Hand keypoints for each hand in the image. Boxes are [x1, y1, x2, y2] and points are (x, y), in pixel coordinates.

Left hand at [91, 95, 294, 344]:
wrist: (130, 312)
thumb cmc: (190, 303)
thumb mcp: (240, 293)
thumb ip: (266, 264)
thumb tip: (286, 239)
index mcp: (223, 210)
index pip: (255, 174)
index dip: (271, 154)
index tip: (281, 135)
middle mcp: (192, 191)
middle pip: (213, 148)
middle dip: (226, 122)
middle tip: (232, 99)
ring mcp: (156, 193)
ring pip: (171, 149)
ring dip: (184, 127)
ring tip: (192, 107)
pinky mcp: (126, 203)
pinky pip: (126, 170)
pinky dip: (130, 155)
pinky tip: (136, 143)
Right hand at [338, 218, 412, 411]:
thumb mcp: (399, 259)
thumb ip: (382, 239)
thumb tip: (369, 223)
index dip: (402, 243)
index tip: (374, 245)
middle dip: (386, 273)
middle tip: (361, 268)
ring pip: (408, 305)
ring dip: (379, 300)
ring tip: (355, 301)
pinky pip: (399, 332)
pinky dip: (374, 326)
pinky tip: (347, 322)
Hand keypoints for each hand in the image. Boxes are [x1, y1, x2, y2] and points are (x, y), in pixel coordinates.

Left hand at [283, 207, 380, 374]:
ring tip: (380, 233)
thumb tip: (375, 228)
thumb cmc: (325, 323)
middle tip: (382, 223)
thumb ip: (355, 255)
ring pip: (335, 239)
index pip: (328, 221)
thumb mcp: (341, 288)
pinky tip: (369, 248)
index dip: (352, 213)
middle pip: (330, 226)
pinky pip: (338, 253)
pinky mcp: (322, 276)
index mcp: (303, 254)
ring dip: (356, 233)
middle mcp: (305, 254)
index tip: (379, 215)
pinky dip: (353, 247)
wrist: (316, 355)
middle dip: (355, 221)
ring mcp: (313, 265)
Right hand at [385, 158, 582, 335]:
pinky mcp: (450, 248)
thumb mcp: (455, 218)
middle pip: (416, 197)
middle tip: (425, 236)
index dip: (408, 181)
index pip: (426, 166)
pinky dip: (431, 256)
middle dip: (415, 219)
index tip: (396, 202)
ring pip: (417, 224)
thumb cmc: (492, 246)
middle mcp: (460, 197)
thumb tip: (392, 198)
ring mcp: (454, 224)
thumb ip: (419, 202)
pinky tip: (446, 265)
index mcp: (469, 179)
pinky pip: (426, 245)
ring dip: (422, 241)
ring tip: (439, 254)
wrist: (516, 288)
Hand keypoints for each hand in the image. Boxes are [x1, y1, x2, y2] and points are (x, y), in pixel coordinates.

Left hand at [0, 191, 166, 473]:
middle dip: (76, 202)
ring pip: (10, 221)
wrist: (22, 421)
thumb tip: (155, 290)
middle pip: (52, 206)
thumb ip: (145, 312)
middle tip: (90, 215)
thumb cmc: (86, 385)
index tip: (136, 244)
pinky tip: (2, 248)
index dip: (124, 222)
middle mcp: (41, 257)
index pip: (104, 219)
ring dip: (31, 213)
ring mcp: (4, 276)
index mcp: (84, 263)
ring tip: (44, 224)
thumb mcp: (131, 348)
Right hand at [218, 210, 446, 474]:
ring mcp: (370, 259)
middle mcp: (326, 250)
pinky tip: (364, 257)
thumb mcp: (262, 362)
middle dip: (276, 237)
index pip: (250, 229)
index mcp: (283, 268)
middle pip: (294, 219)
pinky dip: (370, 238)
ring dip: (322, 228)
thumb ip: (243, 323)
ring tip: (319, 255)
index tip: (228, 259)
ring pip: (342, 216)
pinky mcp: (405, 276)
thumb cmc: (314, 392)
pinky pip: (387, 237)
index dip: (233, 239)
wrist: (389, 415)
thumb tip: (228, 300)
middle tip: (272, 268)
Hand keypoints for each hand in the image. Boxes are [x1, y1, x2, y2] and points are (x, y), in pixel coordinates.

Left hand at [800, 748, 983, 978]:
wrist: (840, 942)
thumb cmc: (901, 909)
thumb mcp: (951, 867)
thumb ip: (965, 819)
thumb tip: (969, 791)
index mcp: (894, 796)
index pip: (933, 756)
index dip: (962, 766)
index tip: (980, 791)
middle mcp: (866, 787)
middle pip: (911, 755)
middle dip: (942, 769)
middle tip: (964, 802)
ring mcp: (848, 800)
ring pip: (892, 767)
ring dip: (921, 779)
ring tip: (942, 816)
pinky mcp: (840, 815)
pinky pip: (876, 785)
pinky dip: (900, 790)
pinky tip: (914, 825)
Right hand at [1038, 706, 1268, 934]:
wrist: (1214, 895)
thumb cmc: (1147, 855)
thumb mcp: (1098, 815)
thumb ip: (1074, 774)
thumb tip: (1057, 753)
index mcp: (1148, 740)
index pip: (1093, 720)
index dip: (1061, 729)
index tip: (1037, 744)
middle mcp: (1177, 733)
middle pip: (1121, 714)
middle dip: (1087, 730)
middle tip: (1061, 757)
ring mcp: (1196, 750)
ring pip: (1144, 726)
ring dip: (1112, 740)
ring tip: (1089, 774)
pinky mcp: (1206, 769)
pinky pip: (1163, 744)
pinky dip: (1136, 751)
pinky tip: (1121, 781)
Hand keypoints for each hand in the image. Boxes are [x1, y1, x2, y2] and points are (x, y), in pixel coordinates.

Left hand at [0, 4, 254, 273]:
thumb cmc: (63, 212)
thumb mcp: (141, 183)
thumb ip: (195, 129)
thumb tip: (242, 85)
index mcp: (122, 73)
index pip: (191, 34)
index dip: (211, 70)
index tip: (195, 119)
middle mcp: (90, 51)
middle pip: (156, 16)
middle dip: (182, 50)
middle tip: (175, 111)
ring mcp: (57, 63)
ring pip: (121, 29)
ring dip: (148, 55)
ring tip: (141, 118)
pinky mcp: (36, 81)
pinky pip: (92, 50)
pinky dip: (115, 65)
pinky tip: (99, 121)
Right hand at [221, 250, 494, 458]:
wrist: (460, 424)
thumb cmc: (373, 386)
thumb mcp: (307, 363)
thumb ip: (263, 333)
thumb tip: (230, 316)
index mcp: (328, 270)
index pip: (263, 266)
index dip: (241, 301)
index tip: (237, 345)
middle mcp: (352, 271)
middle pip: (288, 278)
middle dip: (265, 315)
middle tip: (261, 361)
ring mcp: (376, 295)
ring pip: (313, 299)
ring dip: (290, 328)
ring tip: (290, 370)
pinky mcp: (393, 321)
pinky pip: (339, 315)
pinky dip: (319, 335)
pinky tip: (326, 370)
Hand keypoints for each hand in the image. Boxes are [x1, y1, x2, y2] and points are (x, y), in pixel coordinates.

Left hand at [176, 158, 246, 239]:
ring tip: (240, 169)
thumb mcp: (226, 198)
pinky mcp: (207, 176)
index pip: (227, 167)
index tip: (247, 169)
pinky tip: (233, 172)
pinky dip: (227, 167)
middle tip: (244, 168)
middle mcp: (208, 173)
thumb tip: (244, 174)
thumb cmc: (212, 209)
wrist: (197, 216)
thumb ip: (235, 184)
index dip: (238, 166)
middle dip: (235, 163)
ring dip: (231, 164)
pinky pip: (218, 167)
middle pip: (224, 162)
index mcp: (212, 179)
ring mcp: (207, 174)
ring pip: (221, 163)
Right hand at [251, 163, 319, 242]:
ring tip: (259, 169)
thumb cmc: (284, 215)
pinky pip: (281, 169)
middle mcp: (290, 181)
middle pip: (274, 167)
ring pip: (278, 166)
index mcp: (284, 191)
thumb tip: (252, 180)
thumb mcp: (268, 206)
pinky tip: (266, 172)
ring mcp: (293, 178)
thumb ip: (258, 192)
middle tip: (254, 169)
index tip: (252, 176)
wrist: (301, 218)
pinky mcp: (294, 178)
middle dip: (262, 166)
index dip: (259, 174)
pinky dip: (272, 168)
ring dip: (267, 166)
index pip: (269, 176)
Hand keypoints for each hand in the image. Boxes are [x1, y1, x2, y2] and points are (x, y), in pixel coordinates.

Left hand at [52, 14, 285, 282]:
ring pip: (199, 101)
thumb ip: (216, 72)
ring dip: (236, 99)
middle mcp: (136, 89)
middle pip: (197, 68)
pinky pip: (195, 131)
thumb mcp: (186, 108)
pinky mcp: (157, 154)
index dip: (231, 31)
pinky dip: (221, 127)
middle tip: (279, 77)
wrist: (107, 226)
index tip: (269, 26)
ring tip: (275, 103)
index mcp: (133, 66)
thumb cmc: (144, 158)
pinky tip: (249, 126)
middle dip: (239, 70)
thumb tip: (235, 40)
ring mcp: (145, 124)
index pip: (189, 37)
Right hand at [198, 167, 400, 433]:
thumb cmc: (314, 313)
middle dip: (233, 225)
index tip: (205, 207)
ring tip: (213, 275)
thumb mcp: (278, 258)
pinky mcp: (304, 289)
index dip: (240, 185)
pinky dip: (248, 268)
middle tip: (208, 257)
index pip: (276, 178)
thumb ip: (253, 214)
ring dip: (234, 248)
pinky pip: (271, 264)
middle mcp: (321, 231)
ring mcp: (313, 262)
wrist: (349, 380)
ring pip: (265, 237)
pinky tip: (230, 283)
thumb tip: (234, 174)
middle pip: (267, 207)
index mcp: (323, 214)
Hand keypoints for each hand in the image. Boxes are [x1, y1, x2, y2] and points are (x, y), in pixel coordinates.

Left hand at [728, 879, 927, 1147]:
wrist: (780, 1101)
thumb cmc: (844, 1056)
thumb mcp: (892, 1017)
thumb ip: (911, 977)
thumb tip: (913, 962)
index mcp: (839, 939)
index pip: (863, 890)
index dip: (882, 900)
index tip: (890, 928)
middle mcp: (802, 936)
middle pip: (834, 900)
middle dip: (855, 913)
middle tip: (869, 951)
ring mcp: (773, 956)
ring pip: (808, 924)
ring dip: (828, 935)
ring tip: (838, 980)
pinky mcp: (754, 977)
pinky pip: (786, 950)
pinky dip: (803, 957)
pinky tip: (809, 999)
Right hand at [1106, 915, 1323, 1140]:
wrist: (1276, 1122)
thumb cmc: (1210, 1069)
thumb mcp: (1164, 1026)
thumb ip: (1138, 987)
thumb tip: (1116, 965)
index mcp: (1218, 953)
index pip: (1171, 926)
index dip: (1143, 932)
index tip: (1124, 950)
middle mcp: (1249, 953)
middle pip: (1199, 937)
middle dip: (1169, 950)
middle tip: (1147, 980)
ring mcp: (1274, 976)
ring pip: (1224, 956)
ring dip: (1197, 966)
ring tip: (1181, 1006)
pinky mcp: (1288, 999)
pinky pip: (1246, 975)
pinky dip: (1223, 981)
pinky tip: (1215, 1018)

-----

Looking through the data above, copy out each line in which the string "Right" occurs.

Right hand at [338, 218, 412, 411]:
Right hand at [385, 158, 582, 335]:
Right hand at [218, 210, 446, 474]:
Right hand at [1038, 706, 1268, 934]:
Right hand at [221, 250, 494, 458]:
Right hand at [251, 163, 319, 242]:
Right hand at [198, 167, 400, 433]:
Right hand at [1106, 915, 1323, 1140]:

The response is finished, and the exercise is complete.